>>>

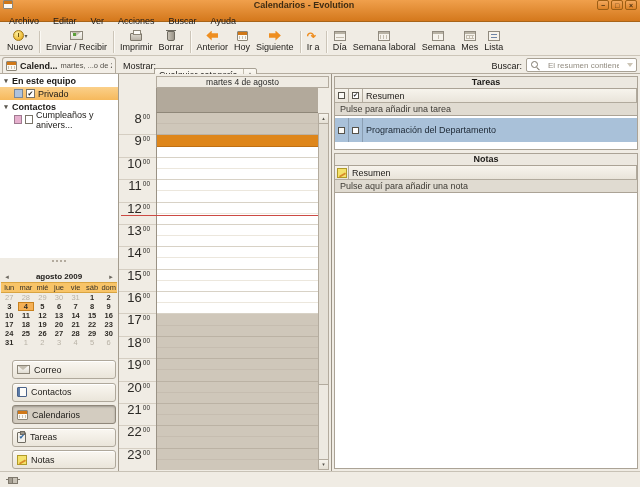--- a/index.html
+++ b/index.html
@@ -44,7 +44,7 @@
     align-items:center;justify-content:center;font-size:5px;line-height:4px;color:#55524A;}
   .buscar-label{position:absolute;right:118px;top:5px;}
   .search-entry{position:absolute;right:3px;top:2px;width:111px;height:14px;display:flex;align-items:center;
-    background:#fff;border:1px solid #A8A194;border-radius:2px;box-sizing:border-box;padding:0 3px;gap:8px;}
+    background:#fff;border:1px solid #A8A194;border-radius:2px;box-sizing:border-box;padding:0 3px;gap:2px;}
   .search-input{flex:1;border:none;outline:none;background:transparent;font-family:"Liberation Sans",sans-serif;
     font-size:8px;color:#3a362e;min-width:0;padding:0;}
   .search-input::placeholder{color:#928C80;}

<<<
>>>

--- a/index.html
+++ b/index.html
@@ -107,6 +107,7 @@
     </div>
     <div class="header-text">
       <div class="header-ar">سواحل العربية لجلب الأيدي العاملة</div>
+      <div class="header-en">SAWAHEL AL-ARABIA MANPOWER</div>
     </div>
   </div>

<<<

Please count the lines above containing "border"; number only.

> **ANSWER TO THE EXERCISE**
3